Like I saw on some tweet I think:
It’s poetic justice that Square dropped turn based from final fantasy, only to lose GOTY to a turn based rpg.
Something about turn based combat always makes me immediately turn a game off. I can do a turn based strategy with an entire board like BG3 but what Pokemon or most JRPGs do is simply unplayable to me.
I understand I’m not in the majority here but I just genuinely don’t understand the appeal.
I kinda get it, but I do like games like Persona and Trails. My gripe is with the chess nature of SRPGs, they can’t hook me at all even though I love all the other strategy games like stellaris, civilization, total war, etc.
I’m always the minority on this, but I don’t really like turn based strategy video games. Taking turns belongs on the tabletop. I just don’t get the appeal. I love rts games though.

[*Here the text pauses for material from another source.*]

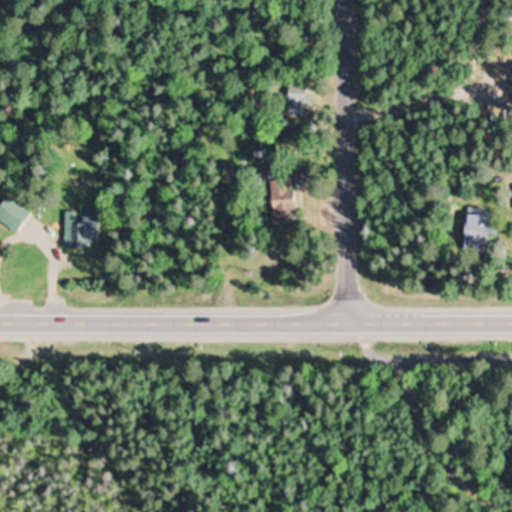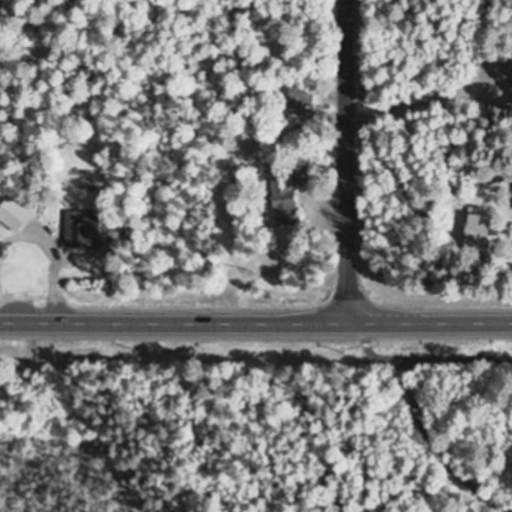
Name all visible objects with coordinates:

Personally, I prefer turn-based because I have literally all the time I want to make decisions. I mostly play strategy games regardless (and against an AI at that), but something like XCOM is a lot less stressful than Age of Empires because I don’t constantly feel like I’m falling behind if I take an extra few seconds to check something
This profile is oriented towards the simpler style of combat in Japanese-style role-playing games (though they do have their own subgenre of strategy/tactical games). Fewer factors in making decisions can allow for quick pacing, not something one can get on the tabletop. Katsura Hashino, the director of the latter Persona games, once described it as akin to composing manga on-the-fly.

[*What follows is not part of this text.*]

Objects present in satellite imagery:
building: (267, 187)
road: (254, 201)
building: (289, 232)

I understand the feeling, though. I think something with like Baldur’s Gate 3, one has to be excited by the visual and audio presentations to drop something much more similar to tabletop into a video game.
In theory, any turn based strategy game could be a tabletop game. The problem is that these games can be VERY complex, thus pretty much impossible as physical games. Imagine doing all the calculations of a late game Civ5 end of turn on tabletop. Culture, science, food and gold gains from each city, gold expenses from city buildings, gold expenses from army units, unit health recovery, checking which tiles’ improvements have finished…

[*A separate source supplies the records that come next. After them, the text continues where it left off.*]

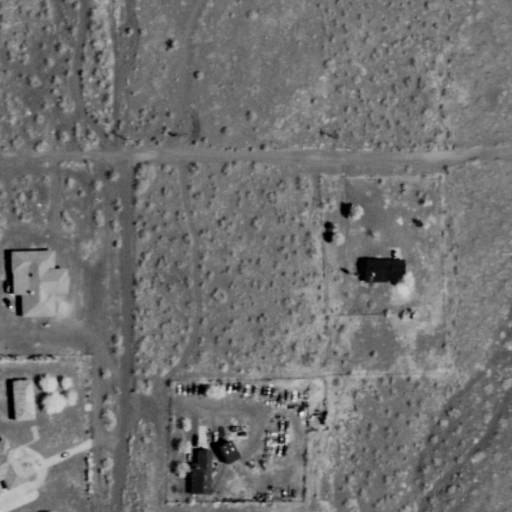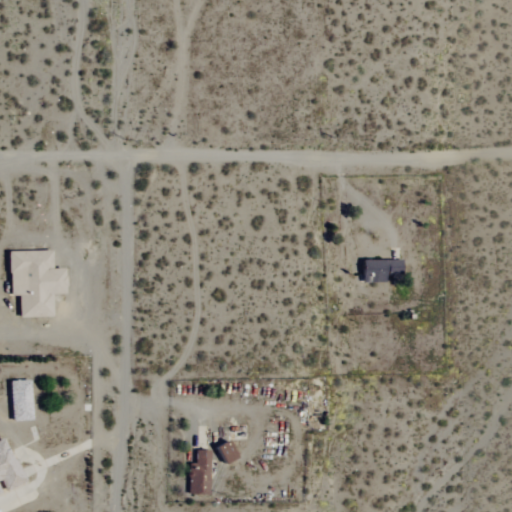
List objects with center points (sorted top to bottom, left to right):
road: (255, 157)
road: (360, 200)
road: (122, 255)
building: (378, 270)
building: (32, 282)
road: (168, 401)
building: (223, 451)
road: (49, 459)
building: (198, 473)
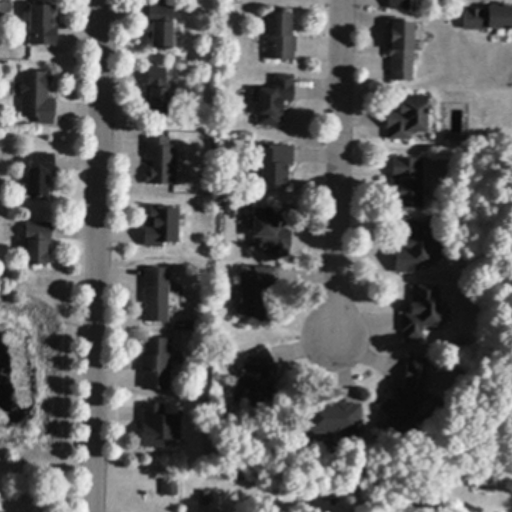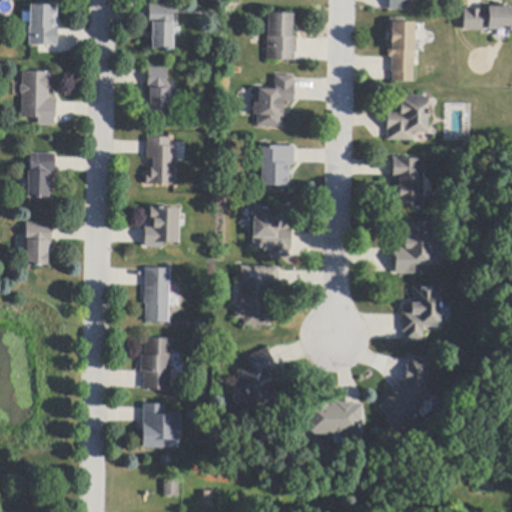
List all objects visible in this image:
building: (397, 4)
building: (399, 5)
building: (486, 17)
building: (488, 19)
building: (41, 24)
building: (42, 25)
building: (160, 25)
building: (161, 27)
building: (279, 35)
building: (281, 38)
building: (400, 49)
building: (401, 49)
building: (156, 90)
building: (158, 93)
building: (35, 96)
building: (38, 98)
building: (272, 101)
building: (273, 102)
building: (406, 117)
building: (408, 118)
building: (158, 160)
building: (161, 162)
building: (274, 165)
building: (277, 165)
road: (338, 167)
building: (39, 174)
building: (40, 175)
building: (406, 181)
building: (408, 183)
building: (160, 226)
building: (162, 228)
building: (269, 231)
building: (270, 234)
building: (38, 243)
building: (412, 246)
building: (413, 247)
road: (97, 256)
building: (154, 294)
building: (156, 295)
building: (255, 295)
building: (257, 295)
building: (419, 313)
building: (422, 313)
building: (154, 363)
building: (156, 364)
park: (40, 370)
building: (256, 377)
building: (257, 378)
building: (406, 394)
building: (407, 396)
building: (332, 417)
building: (334, 419)
building: (157, 426)
building: (158, 427)
building: (168, 487)
building: (171, 489)
building: (206, 498)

I love turn based. Games like XCOM, Marvel’s midnight Sun, or Baldur’s Gate 3 could only be turn based.
While it’s not all ‘action’ games, I’ve found many distill down too some very basic mechanics because of it gets to complex no one would play in today’s world. Anyone else remember MechWarrior 2, and every key in the keyboard was bound to something… and how you absolutely didn’t use even half of it. Less tactics, more button mashing. Don’t get me wrong, that is fun sometimes.
Before reading the article, my mental reply: “Because chess and go have existed for centuries, duh”
After reading: The planning part can be true when the system isn’t just a simple math of bigger number better
A lot of times the system is “you can learn how it works or grind until you can have no strategy and still win”, and unfortunately people tend to just take the latter option when given the choice.